## Exercise goal
Return every line of the data below that contains the string "sont".

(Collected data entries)
════════════════════

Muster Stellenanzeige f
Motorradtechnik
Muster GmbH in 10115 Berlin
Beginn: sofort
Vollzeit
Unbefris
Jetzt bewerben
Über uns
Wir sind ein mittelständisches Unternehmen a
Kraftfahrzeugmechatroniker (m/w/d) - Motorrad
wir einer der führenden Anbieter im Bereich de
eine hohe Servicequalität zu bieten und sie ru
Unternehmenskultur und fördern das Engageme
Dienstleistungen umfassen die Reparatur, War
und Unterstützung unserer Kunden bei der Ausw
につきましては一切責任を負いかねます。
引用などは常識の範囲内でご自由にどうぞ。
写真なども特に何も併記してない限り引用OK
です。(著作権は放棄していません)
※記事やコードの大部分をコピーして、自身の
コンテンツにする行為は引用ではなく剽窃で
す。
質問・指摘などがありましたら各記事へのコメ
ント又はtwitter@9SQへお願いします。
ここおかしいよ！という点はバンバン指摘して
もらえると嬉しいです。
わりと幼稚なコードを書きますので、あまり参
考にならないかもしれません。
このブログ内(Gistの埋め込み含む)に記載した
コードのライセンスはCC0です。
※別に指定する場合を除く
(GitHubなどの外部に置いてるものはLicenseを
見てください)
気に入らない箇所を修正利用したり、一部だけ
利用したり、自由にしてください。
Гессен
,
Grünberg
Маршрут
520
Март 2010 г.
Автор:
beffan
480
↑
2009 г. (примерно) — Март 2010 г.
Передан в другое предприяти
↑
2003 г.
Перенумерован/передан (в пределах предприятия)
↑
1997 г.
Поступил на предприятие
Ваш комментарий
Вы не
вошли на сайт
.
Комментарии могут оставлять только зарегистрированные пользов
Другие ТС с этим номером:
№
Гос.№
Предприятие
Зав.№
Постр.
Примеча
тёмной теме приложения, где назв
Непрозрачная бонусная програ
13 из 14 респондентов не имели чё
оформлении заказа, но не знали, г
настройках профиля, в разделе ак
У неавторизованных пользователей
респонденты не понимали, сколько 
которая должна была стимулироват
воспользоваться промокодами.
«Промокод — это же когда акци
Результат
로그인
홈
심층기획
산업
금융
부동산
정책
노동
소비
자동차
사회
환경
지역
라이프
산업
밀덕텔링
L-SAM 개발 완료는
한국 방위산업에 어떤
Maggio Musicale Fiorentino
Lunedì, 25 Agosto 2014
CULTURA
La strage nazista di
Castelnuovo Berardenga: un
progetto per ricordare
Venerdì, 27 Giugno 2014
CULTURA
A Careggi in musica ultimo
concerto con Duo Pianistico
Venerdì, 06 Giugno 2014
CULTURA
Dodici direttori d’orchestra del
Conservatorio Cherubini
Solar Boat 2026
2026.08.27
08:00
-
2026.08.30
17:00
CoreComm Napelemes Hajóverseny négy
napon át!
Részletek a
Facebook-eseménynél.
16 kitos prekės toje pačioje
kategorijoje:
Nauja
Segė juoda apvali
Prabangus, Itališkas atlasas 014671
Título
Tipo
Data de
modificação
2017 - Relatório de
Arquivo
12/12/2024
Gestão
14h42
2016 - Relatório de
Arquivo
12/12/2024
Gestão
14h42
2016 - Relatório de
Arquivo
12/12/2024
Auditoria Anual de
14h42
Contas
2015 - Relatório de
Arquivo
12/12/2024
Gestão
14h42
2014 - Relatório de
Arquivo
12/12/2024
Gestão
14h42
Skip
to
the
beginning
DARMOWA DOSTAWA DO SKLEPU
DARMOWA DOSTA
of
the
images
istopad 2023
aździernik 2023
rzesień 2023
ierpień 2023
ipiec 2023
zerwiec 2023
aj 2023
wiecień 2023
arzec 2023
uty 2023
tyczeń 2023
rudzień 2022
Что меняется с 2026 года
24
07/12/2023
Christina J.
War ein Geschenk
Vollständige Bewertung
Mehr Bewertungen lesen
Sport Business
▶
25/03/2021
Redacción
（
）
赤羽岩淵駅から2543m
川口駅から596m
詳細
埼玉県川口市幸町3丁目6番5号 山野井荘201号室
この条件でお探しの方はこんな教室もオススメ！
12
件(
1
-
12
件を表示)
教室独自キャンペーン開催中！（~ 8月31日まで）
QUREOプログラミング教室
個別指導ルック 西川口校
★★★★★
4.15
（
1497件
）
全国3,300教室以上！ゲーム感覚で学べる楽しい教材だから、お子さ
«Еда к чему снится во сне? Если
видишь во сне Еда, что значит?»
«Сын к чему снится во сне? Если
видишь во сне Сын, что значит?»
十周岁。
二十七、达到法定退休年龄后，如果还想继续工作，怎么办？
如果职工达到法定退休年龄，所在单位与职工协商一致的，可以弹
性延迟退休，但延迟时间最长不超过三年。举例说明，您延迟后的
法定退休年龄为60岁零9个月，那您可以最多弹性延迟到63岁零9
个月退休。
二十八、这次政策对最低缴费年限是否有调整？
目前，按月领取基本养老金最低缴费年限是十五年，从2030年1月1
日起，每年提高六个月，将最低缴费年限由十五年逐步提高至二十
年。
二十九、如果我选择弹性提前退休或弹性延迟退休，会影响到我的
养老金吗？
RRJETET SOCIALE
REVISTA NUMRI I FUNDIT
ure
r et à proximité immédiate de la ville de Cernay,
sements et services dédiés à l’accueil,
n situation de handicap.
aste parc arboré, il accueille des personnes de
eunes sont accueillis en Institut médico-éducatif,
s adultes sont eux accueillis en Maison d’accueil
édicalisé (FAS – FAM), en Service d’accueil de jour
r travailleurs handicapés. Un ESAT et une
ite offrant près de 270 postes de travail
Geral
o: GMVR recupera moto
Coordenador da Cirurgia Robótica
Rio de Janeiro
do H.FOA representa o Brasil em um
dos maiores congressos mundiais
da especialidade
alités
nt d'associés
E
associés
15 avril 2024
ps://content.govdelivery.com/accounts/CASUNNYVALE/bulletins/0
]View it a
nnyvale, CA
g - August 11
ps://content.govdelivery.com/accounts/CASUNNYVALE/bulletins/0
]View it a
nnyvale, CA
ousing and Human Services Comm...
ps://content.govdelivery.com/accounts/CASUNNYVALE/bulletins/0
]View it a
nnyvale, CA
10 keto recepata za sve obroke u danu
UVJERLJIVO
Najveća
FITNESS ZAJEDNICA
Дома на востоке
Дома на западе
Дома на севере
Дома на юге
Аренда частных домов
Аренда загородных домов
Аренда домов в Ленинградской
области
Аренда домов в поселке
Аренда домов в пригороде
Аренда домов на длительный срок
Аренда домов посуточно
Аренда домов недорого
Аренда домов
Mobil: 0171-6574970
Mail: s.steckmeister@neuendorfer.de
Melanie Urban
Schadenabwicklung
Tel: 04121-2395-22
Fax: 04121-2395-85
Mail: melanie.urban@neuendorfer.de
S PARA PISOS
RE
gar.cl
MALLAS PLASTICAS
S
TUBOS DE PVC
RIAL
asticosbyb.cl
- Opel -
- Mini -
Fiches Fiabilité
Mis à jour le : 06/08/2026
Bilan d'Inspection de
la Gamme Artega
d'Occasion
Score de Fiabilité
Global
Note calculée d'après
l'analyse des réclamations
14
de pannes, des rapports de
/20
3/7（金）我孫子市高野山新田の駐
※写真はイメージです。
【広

════════════════════

## Your solution
eunes sont accueillis en Institut médico-éducatif,
s adultes sont eux accueillis en Maison d’accueil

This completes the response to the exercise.